▶ [Qué hacer] Continúa el texto sobre la felicidad justo después de su última frase.

▶ [Fragmento del texto]
══════════
Se supone que estamos por aquí, en
este mundo digo, para perseguir y si es posible, encontrar la felicidad. Es el
fin objetivo de cuanto hacemos y todas nuestras acciones se encaminan hacia
ello, aunque los problemas surgen cuando tratamos de ponernos de acuerdo sobre
la definición del concepto de felicidad.
Yo entiendo la felicidad como el grado
de
satisfacción con la vida que percibimos. Algo subjetivo, porque para
ninguno la felicidad resulta exactamente lo mismo: algunos la cifran, por
ejemplo, en la posesión de lo material y otros en el desarrollo y crecimiento
espiritual, pero, en síntesis, creo que se trata de lo a gusto que nos sintamos con la vida que
vivimos y lo bien que nos encontremos en nuestra propia piel.
Si tuviéramos que alcanzar un acuerdo
global en torno a lo que nos hace felices, cualquier ser humano estaría
suscribiría que gozar de una buena salud, de unas positivas relaciones
familiares y de amistad y de un trabajo con el que ganarnos bien la vida (si
además nos gusta, perfecto), son señales claras de disponer de una neta
felicidad.
El dilema se plantea cuando teniendo
ya asegurado ese suelo de felicidad, nos seguimos sintiendo infelices y no
sabemos el porqué. Y tendemos a pensar que el incremento de nuestra riqueza o
el del número de relaciones sentimentales o la adquisición de cualquier
'prodigioso' objeto, nos dará la sensación plena de felicidad que buscamos: “Que felices serían los campesinos… si supieran que son
felices”.
══════════
▶ [Datos en bruto]
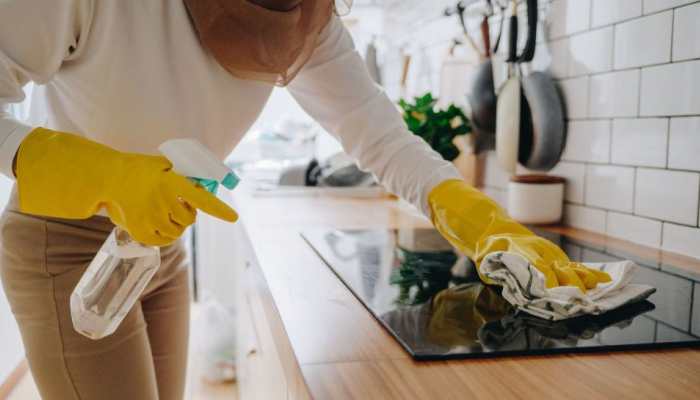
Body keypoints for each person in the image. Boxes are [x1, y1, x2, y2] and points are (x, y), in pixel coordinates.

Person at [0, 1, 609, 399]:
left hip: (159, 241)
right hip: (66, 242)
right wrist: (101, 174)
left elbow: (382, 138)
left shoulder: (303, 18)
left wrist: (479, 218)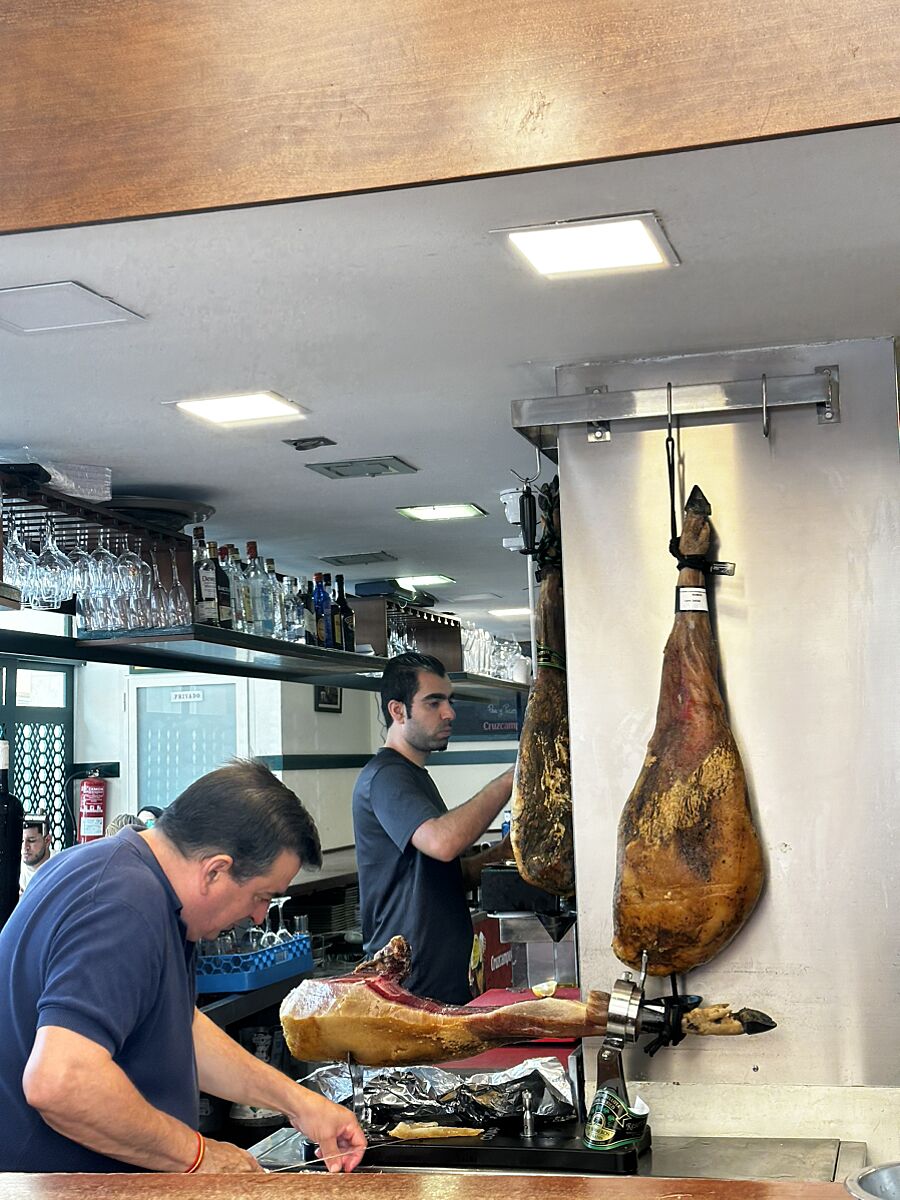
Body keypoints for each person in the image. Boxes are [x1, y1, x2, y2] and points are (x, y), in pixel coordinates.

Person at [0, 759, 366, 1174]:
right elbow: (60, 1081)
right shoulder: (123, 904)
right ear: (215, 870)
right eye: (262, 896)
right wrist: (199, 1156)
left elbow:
══════════
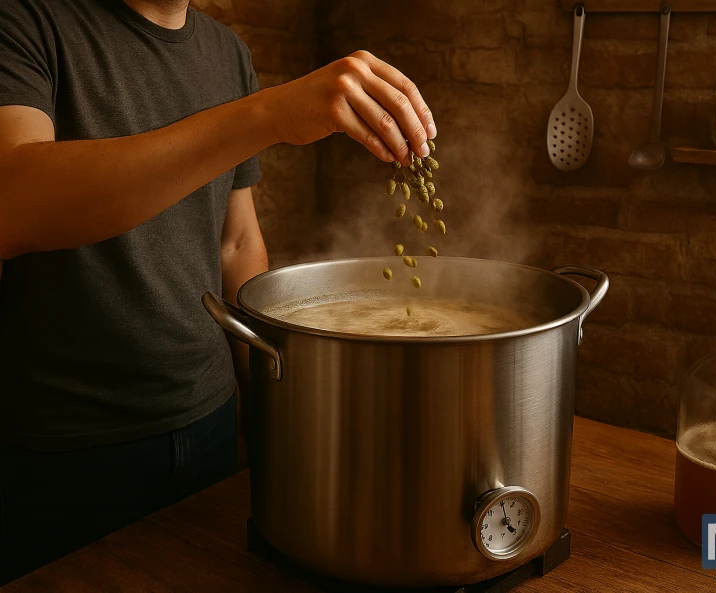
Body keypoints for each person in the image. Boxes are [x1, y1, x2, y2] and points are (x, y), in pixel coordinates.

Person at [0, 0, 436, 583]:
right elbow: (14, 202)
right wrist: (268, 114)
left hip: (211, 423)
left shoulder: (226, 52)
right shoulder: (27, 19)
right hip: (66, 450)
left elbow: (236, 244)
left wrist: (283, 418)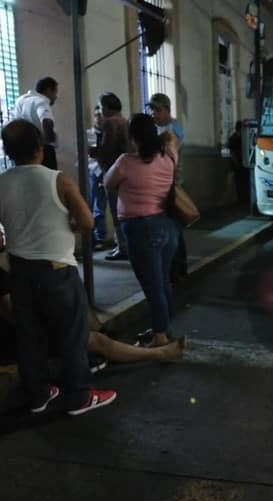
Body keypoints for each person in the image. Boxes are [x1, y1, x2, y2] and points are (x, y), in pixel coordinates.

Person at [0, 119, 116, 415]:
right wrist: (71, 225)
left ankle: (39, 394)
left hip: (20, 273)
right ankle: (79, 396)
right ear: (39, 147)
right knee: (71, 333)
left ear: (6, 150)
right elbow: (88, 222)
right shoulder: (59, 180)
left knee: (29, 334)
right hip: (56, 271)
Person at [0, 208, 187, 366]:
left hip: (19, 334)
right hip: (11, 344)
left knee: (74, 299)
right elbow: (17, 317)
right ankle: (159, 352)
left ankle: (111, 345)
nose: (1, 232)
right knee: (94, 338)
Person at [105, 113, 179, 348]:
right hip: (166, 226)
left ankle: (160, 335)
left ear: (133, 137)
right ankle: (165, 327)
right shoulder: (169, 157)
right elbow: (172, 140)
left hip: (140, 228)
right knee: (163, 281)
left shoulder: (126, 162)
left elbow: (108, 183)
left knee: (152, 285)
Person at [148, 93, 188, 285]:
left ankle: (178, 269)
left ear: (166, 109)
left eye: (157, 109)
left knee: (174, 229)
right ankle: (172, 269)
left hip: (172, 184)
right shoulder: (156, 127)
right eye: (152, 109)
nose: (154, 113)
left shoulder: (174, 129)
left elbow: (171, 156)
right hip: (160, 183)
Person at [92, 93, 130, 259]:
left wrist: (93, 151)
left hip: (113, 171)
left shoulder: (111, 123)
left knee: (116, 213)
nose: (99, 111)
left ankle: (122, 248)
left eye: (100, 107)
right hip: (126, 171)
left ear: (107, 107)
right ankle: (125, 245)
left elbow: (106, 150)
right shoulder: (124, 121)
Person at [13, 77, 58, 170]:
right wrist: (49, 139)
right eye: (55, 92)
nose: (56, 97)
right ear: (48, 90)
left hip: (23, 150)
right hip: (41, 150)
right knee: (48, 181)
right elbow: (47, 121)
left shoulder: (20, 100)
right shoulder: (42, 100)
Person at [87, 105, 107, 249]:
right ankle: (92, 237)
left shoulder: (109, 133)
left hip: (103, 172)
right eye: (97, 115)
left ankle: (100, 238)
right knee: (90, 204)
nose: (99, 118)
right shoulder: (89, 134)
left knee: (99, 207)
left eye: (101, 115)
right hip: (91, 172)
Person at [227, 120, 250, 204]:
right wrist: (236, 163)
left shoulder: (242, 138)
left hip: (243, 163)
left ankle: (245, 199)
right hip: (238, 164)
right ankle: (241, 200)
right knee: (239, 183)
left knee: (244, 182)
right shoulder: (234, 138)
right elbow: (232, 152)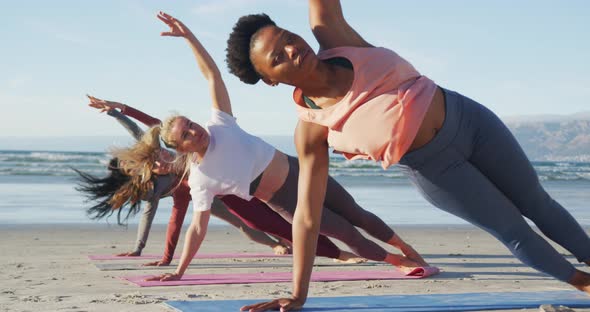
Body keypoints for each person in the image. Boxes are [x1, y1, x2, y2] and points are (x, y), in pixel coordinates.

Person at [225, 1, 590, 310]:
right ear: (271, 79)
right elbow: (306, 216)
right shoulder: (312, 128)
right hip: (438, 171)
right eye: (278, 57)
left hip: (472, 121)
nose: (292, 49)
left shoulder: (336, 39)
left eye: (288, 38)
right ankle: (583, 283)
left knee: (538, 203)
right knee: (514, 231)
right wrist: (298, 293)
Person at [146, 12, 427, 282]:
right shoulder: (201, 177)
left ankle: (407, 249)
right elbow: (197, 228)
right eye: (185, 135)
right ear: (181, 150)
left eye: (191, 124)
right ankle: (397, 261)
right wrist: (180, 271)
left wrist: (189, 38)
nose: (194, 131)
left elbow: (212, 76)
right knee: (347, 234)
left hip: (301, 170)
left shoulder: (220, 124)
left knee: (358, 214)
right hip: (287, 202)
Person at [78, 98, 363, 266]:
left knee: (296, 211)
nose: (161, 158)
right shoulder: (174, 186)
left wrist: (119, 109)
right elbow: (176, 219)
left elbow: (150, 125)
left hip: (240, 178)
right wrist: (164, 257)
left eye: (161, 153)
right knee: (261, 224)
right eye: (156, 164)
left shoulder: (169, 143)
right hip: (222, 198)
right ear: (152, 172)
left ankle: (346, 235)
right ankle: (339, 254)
══════════
▶ [Tu respuesta]
Y por último, y como hipótesis de
trabajo, en el 50% de nuestra felicidad (en el que, supuestamente, si podemos
intervenir), nos cabría amar y aceptar la vida tal y como viene.
También podríamos aplicarnos en la tarea de disfrutar tanto de lo pequeño como
de lo grande. Profundizar
en el conocimiento de nosotros mismos y aceptarnos siempre como somos, sin
autocríticas destructivas. Trabajar (nadie dijo que esto fuera
fácil) para sentirse querido y valorado, pero también emplearse en querer y
valorar a los demás. En definitiva: tener razones para vivir y esperar y también razones para
morir y descansar. Prescindiendo de la genética, ya comprobamos que
es mucho lo que está a nuestro alcance.
Reflexión
final: si aún te planteas que no lo eres, yo consideraría que este es un buen
día para empezar a ser feliz. Dos preguntas: ¿qué te falta para serlo? y, sobre
todo, ¿por qué, si lo sabes, no lo buscas ya?